UFC fighter Bo Nickal on competing at the White House and life as an athlete-entrepreneur
Jun 15, 2026 with Bo Nickal
Key Points
- Bo Nickal fought at a White House UFC event that drew more viewers than the Super Bowl, according to the fighter.
- Nickal learned about the card seven months in advance, giving him unusual preparation time compared to typical ten-to-twelve-week notice for other fighters.
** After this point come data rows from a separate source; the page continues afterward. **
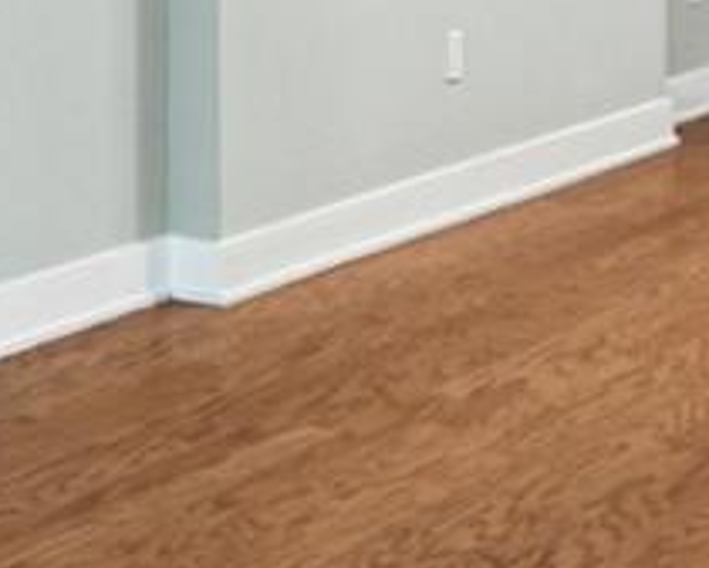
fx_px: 2245
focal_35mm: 107
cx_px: 199
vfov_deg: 13.4
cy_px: -321
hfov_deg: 17.9
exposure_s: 1/6
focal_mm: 10
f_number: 7.1
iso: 100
- The fighter plans a media tour and trip to Japan before returning to training camp, while managing unspecified business ventures between fight camps.
Summary
Read full transcript →Bo Nickal, a former Penn State wrestling champion now competing as a UFC middleweight, fought on the White House lawn at what UFC is calling its highest-profile event ever — one that, according to Nickal, drew more viewers than the Super Bowl.
The seven-month lead time
Most fighters learned they were on the card ten to twelve weeks out. Nickal knew seven months in advance, which he used to start preparing immediately. Rather than fixating on the scale of the moment, he stayed process-focused, refining his systems day by day and riding out the stress in waves. The result was, by his own account, a perfect performance.
“I knew immediately after my last fight seven months ago that I was gonna be on the card... I started prepping immediately. And yeah, it was just a lot of a lot more media, a lot more attention, a lot more buzz... President Trump was actually the way he was kind of positioned around the ring, it was like he was right next to my cornerman.”
The crowd dynamic
The White House event felt different from a typical UFC card. Nickal comes from a college wrestling background where home crowds were uniformly in his corner — something that hasn't always been true since he turned professional. This one felt like that again. President Trump was positioned so close to the ring that Nickal says it was almost as if he was in his corner.
Post-fight
Fighters were sent back to the hotel to wait out the main event before doing press together. Nickal plans a media tour of roughly a week to ten days to capitalize on the visibility, a trip to Japan, and some time on his businesses before returning to training camp.
The only number he volunteers is the Super Bowl viewership comparison, and he offers it without a source. The businesses he references remain unspecified — he says only that he'll spend time on them between camps.